(Records for the exercise begins)

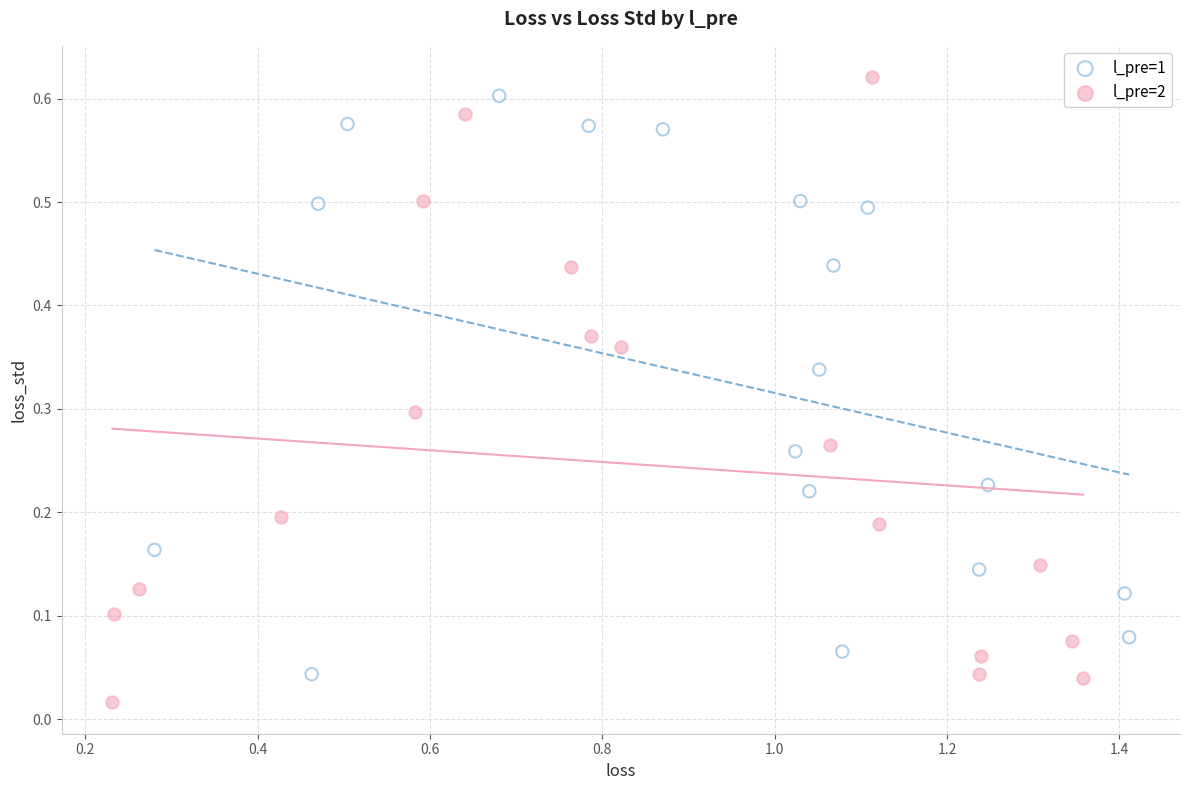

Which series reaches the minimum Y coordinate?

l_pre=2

(Records for the exercise ends)
(Records for the exercise begins)

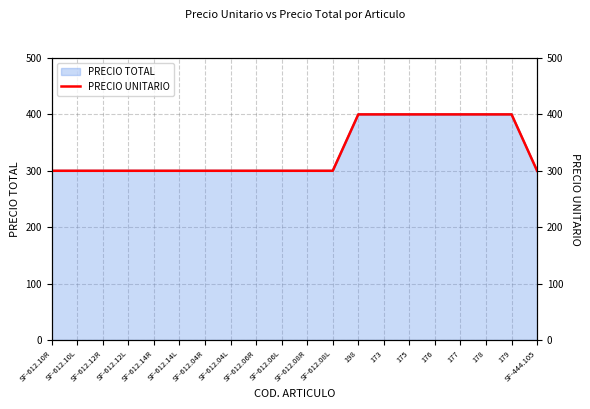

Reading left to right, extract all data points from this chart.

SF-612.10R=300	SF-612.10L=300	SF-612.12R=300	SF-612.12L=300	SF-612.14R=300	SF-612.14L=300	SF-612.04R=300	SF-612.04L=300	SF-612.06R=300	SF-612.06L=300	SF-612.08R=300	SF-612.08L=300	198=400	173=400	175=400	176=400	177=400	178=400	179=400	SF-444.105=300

(Records for the exercise ends)
(Records for the exercise begins)

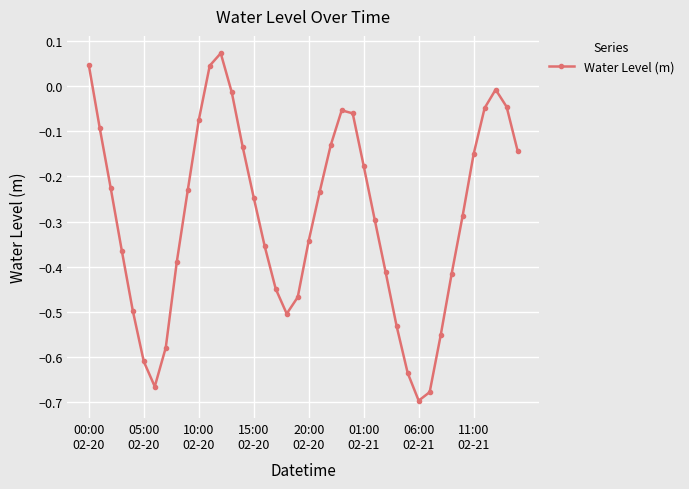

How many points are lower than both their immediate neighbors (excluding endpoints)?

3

(Records for the exercise ends)

* [Problem description]: Give only the number of lines in the entries above that contain the word "points".

* [Problem solution]: 2